Jika mengacu pada dokumen SNI ISO 19600 pasal 4.6 dimana Identifikasi, analisis, dan evaluasi risiko kepatuhan Organisasi sebaiknya mengidentifikasi dan mengevaluasi risiko kepatuhannya, dan sebaiknya mengidentifikasi risiko kepatuhan dengan menghubungkan kewajiban kepatuhan mereka dengan aktivitas, produk, layanan, dan aspek relevan lain dari organisasinya agar dapat mengidentifikasi situasi saat ketidakpatuhan dapat terjadi. Organisasi sebaiknya menganalisis risiko kepatuhan dengan mempertimbangkan penyebab dan sumber dari ketidakpatuhan dan kegentingan dari dampaknya, dan juga tingkat kemungkinan dari ketidakpatuhan tersebut serta dampak terkait yang dapat terjadi. Dampak dapat mencakup, misalnya kerusakan terhadap pribadi dan lingkungan, kerugian ekonomi, kerusakan reputasi dan kewajiban administratif.

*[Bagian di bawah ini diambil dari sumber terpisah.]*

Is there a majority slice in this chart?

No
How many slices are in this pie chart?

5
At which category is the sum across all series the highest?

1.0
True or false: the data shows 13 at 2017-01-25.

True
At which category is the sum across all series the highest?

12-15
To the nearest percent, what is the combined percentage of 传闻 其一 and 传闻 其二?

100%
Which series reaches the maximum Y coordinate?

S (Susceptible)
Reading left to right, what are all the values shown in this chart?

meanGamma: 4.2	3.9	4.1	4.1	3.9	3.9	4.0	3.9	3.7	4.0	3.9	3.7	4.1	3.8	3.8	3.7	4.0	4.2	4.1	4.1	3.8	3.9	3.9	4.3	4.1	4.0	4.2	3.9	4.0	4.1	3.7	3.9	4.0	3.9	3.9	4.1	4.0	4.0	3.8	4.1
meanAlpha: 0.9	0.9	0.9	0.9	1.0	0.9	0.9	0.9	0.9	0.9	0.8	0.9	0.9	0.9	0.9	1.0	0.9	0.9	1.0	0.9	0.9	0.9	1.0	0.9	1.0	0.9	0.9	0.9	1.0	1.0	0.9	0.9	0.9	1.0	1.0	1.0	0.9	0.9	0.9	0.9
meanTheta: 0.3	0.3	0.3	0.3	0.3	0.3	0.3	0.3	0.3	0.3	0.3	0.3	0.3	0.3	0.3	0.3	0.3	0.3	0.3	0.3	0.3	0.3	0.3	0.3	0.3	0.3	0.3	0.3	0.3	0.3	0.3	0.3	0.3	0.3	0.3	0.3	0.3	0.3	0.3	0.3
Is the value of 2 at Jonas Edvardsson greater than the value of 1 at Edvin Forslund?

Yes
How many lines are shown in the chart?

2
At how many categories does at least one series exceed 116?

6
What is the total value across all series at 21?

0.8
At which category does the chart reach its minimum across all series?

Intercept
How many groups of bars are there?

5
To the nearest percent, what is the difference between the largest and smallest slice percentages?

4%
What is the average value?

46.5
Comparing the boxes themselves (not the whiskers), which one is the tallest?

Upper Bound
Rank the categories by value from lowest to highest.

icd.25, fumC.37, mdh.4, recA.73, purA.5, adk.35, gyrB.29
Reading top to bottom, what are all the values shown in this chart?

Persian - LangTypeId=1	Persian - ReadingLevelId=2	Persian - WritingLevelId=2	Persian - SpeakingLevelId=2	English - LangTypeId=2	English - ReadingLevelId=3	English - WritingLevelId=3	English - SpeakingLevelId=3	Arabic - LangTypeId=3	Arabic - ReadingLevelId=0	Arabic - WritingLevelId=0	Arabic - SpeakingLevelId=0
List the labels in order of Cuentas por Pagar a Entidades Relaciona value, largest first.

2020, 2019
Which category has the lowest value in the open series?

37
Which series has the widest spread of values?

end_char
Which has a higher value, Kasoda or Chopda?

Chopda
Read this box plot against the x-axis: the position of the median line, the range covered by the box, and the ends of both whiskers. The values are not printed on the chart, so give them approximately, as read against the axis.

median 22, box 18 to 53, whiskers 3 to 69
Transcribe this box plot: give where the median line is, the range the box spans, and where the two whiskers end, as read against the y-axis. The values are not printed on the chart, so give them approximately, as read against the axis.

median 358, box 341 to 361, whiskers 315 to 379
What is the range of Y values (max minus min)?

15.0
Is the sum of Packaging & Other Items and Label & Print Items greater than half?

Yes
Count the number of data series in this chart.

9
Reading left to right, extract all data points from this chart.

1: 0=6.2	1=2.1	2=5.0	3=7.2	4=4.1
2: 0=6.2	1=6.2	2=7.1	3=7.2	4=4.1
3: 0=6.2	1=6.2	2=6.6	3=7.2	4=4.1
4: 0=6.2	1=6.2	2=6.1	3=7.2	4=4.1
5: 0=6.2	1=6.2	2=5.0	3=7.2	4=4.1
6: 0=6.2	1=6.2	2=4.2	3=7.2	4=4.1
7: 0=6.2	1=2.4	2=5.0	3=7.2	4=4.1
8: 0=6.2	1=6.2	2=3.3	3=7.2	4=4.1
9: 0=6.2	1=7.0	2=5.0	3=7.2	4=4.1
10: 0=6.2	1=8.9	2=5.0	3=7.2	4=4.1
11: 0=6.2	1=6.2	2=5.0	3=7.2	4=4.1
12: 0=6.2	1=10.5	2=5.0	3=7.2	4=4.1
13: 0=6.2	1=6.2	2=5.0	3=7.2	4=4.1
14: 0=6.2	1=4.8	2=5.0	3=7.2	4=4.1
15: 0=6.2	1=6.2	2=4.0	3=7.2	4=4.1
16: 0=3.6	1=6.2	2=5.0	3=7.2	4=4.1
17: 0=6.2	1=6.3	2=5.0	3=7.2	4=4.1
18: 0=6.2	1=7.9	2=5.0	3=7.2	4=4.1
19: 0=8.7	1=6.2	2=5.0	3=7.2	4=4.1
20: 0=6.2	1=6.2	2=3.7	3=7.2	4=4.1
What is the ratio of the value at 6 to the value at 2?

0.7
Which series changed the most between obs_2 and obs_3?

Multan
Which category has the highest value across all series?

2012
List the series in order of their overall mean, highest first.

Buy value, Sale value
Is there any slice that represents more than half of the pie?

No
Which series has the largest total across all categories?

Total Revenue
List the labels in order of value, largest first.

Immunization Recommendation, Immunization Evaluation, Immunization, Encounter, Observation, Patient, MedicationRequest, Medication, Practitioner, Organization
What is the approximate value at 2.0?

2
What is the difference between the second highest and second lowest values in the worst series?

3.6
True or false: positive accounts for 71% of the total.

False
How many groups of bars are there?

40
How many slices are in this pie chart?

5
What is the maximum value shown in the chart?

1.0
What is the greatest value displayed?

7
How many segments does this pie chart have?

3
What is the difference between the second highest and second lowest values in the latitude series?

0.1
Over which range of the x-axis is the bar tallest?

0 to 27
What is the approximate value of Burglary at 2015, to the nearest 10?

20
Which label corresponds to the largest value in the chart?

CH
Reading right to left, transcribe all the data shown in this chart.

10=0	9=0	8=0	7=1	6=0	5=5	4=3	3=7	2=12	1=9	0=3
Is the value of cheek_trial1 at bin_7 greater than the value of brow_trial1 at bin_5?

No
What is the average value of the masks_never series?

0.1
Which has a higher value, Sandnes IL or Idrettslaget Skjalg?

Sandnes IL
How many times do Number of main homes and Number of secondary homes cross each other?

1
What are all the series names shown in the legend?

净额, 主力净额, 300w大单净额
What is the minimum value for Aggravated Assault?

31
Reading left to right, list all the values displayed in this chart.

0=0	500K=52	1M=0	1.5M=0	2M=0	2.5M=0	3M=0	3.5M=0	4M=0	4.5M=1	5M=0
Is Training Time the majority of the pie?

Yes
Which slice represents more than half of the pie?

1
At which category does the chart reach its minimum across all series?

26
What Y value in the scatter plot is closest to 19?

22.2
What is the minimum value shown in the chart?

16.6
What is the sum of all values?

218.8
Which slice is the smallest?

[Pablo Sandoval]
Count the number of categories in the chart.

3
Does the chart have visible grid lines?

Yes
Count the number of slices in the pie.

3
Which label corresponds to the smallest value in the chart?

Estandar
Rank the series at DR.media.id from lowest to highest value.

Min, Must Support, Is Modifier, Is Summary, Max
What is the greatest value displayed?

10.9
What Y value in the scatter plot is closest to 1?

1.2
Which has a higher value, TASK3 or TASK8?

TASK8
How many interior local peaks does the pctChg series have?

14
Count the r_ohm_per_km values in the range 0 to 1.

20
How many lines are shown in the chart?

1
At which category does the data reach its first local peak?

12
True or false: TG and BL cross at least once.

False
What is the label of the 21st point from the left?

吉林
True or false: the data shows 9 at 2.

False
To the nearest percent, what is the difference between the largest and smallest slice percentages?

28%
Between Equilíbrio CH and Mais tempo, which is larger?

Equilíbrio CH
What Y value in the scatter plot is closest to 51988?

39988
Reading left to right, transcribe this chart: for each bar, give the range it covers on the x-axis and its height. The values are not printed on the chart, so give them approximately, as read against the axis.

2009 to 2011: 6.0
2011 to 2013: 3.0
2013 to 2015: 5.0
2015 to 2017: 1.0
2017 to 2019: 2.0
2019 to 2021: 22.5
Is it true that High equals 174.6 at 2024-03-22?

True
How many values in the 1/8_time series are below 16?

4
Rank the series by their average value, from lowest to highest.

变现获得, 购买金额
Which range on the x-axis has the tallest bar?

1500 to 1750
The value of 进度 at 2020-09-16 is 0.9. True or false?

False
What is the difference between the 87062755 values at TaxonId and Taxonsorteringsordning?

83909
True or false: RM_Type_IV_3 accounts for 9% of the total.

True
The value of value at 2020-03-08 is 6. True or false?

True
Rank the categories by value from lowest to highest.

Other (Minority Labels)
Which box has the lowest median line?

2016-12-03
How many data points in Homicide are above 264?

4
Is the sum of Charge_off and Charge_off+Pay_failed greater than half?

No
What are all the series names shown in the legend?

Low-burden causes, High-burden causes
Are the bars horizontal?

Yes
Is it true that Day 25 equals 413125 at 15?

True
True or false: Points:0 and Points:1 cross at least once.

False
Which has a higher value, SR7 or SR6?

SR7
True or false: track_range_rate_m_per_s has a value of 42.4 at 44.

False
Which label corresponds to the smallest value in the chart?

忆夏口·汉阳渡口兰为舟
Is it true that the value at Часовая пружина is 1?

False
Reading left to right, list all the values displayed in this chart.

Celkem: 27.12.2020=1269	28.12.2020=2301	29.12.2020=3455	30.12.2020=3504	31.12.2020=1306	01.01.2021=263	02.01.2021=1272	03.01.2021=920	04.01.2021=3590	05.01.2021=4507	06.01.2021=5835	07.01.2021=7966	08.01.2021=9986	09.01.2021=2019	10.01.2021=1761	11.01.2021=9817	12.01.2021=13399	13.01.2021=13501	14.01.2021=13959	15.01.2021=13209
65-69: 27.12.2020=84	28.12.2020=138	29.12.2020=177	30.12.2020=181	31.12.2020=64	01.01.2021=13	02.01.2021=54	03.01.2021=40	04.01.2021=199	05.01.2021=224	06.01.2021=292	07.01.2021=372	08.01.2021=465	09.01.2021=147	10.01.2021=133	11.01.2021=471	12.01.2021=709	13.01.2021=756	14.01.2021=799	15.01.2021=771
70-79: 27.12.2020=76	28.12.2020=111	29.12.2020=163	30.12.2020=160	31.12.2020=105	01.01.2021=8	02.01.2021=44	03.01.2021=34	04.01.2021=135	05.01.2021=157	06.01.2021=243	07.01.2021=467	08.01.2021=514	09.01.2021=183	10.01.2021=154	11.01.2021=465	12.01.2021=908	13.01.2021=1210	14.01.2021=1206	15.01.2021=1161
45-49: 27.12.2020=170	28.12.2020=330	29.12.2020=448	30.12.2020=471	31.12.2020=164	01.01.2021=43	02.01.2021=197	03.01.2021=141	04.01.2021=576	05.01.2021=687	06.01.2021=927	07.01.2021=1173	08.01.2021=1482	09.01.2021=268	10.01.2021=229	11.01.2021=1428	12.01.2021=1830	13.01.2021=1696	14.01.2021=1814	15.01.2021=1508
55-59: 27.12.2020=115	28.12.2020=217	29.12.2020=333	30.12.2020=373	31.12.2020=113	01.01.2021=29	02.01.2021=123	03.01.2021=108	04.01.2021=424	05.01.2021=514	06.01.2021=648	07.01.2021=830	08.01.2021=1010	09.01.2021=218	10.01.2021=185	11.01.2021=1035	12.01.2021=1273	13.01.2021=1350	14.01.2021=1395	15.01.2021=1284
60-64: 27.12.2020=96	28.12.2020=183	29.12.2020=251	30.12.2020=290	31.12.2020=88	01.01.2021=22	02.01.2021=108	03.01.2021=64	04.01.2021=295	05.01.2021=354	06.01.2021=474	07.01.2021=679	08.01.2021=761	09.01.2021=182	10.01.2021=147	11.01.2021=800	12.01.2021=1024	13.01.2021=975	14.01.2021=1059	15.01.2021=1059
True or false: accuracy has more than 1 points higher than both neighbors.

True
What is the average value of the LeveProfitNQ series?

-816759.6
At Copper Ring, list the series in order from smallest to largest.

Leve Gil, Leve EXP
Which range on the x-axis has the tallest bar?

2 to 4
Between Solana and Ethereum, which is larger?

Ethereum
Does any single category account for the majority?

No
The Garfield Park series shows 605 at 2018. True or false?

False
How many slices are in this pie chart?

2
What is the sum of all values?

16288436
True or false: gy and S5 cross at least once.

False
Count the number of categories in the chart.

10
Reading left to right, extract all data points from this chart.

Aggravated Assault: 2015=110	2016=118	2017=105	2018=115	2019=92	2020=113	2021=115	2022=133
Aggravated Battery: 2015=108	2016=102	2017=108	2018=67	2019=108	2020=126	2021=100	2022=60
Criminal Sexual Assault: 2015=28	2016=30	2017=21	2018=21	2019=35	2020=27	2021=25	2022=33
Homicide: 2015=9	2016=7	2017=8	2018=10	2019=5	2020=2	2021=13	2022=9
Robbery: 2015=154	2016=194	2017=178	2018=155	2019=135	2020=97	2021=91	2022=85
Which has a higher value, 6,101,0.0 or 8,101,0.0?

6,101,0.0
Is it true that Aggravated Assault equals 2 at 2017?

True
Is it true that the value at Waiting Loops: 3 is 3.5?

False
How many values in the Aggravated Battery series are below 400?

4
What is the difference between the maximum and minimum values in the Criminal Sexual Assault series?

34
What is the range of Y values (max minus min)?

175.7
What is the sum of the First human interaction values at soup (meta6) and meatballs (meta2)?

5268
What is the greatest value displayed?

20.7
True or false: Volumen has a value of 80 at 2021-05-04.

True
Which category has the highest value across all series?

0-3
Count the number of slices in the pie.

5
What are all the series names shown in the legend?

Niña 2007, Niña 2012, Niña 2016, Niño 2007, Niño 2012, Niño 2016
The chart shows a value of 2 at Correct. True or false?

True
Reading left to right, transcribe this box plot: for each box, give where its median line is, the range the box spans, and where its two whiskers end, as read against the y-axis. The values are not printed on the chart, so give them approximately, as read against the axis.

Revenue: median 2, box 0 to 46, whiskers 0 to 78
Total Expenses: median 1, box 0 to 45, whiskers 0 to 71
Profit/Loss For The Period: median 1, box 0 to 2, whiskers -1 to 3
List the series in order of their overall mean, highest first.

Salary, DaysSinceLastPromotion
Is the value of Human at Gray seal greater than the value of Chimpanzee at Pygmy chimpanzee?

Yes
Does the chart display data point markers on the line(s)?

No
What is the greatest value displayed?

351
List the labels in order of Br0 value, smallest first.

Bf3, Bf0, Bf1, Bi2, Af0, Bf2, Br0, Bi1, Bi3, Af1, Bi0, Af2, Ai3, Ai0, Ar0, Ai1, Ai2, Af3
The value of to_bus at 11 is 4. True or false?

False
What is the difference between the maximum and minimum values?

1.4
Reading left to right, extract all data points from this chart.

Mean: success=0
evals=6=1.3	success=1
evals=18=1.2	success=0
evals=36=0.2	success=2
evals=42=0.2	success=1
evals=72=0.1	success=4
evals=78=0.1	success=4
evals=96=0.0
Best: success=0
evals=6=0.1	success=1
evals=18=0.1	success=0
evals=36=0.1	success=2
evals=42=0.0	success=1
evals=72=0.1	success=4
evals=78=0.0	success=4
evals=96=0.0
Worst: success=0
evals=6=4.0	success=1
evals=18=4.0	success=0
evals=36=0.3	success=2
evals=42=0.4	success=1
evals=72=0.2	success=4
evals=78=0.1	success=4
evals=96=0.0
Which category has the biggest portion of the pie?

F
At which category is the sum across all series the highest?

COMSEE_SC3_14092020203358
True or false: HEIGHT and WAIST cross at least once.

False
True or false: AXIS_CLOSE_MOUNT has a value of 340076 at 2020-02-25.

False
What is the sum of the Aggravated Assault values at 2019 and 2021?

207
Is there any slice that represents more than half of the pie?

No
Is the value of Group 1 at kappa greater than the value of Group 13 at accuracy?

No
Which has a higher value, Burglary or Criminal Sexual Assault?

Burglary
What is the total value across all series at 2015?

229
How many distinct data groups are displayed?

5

Tindakan Garuda Indonesia yang mengakui pendapatan selama rentang 15 tahun di dalam laporan keuangan tahun 2018 tidak wajar dan berisiko menimbulkan masalah keuangan pada Garuda di masa depan, mengingat metode akuntansi secara akrual. Yakni, metode pencatatan akuntansi yang memungkinkan piutang dimasukkan sebagai pendapatan meskipun uangnya belum diterima, seharusnya membagi nilai transaksi selama 15 tahun setiap tahunnya selama durasi kerja sama yang disepakati. Karena harus ada perbandingan yang seimbang antara pendapatan (revenue) dengan beban operasi (cost) di masing-masing tahun.

Tindakan ini juga berpotensi memberatkan Garuda Indonesia karena pengakuan keuntungan di 2018 ini merupakan objek pajak penghasilan. Mengapa pada RUPST Garuda Indonesia Laporan Keungan 2018 tidak diubah dan sepenuhnya diterima dengan catatan yaitu ada perbedaan pendapat? Apakah dikarenakan akibat pengakuan keuntungan tidak wajar ini dapat menguntungkan jajaran direksi dan komisaris Garuda karena bisa memperoleh bonus kinerja dan juga dividen bagi para pemegang saham Garuda Indonesia? Etika dan Nurani para pemangku kepentingan Garuda Indonesia yang bisa menjawab.